It's hard to understand why The Sunday Times considered something like this to be worth publishing as "art criticism":
. . .Rubens wasn't simply an admirer of innocent feminine plumpness. Like a lot of men with a taste for the failed weight-watcher, he had a thick streak of cruelty running through him. His feelings about women were edgy and confused. In Rubens, particularly in his early years, the taste for the multi-pound nude disguises some very unsettling hungers for sex and violence. . .
. . .My own view is that Rubens was a slobberer ahead of his time. His taste for brutally implied sex and the naked humiliation of women speaks to the modern world on subjects for which there is now a huge audience. Look properly at Rubens, and you're looking at a pretty scary guy. . . .
One could certainly find Rubens's paintings to be full of disturbing images of "sex and violence," but why is it necessary to conclude that such images reveal something "unsettling" and "scary" about the artist himself? His art may indeed be "unsettling," but this by no means constitutes evidence of any kind whatever about Rubens's "feelings," his "hungers," or even his "taste" for anything other than his own kind of painterly imagery.
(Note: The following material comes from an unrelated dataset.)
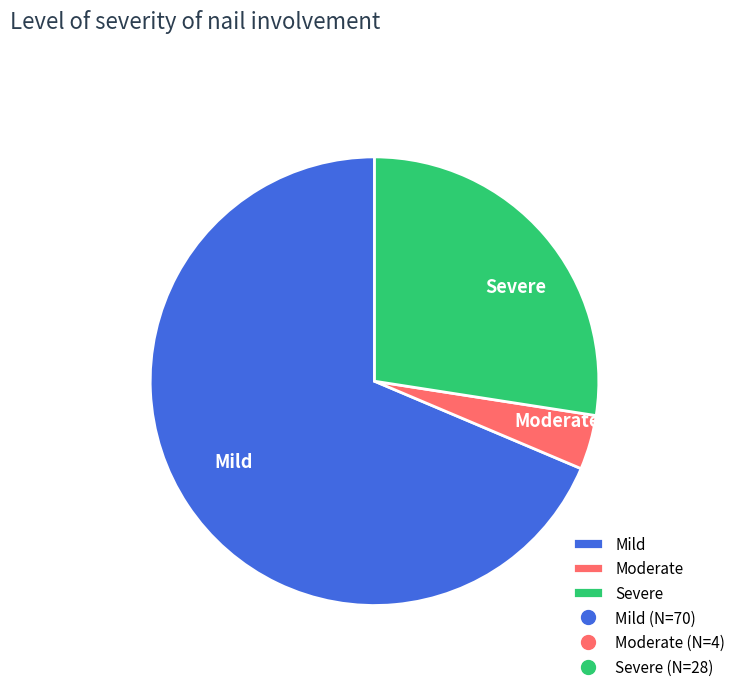

How many segments does this pie chart have?

3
The easy association of an artist's work with what the critic wants to think of as his/her "peronality" is asinine, and it is at the very least disappointing that a publication like the Times would encourage such an association.
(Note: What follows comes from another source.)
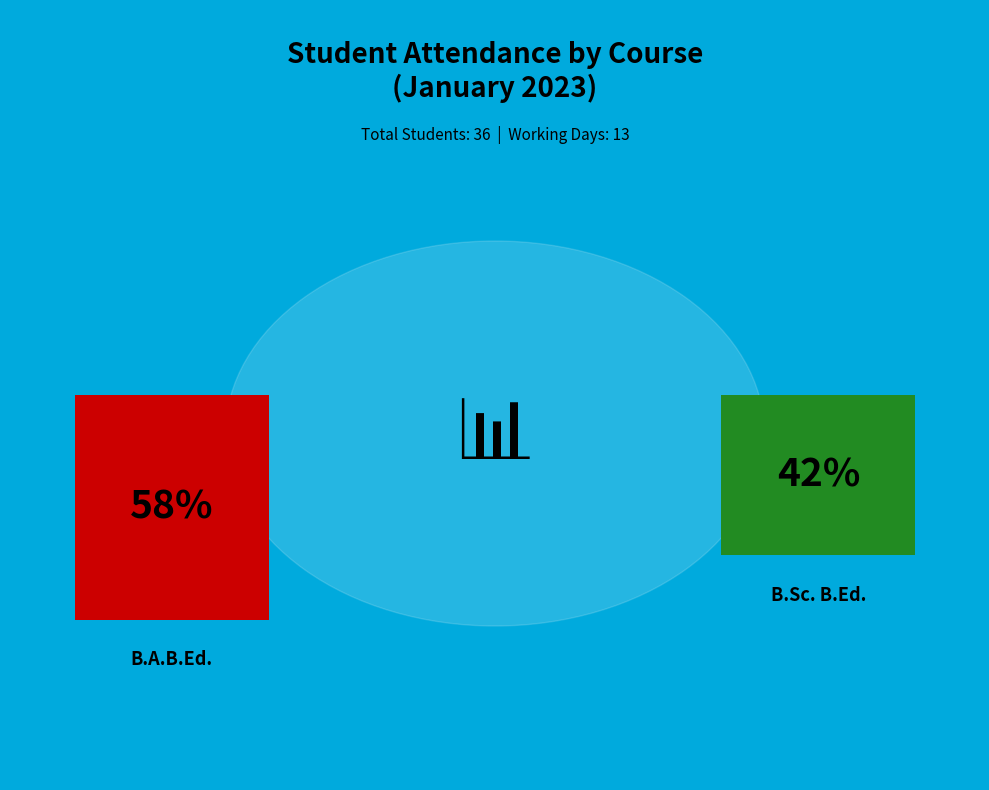

What portion of the pie excludes B.A.B.Ed.?

41.7%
Several decades worth of art criticism and education (including literary criticism and education) demonstrating the fallacy of considering a work of art to be some kind of immediate translation of the artist's emotions or ruminations has apparently been entirely supplanted by the idea that art is "expression" of the most direct and superficial kind. The artist doesn't "express" him/herself by creating discrete and complex works of art, but by pouring all those pent-up feelings, unimpeded by aesthetic devices, right on to the canvas or the page. So much for Keats's notion of "negative capability," in which the artist is able to subsist in "uncertainties, mysteries, doubts," or T.S.Eliot's insight that creating great art and poetry is precisely an "escape from personality." Art and self-assertion have become mostly indistiguishable. (And as Eliot further puts it, "only those who have personality and emotions know what it means to want to escape from these things.")
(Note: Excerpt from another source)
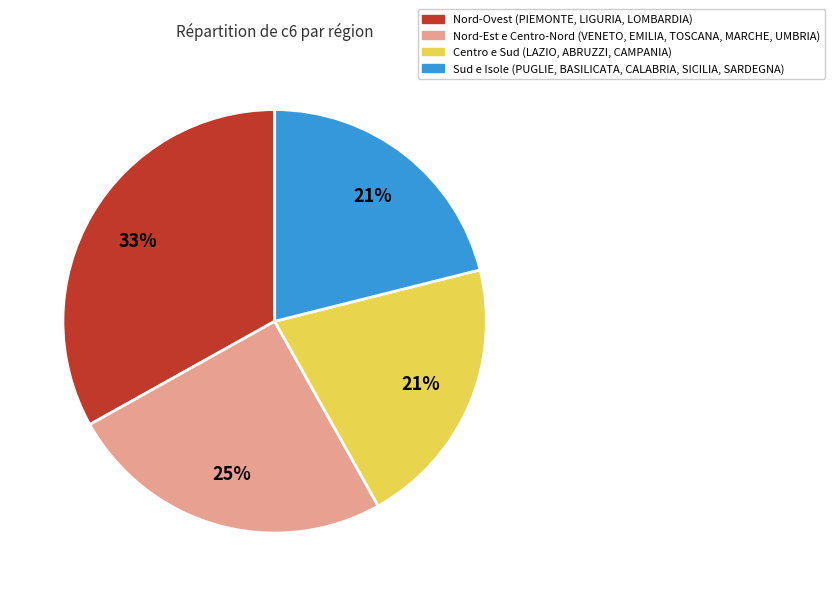

What is the largest slice in the pie chart?

Nord-Ovest (PIEMONTE, LIGURIA, LOMBARDIA)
Presumably, Waldemar Januszczak is arguing that the "scary" qualities of Ruben's art come not from a direct expression of them but as a kind of emanation from his "unconscious." But this is mostly a distinction without a difference. Januszcsak can only render this judgment by generalizing from the paintings he's looking at, and his assertions that they reveal Rubens to be a sadomasochist do not depend upon their being either conscious or unconscious acts. His "true" feelings and beliefs are being expressed regardless. But of course Januszczak doesn't know anything about what Rubens was thinking or feeling while painting these works. At best, he's reducing great art to the delineation of the artist's character, his "soul." At worst, he's using great art as an excuse for making cheap and sensationalized remarks.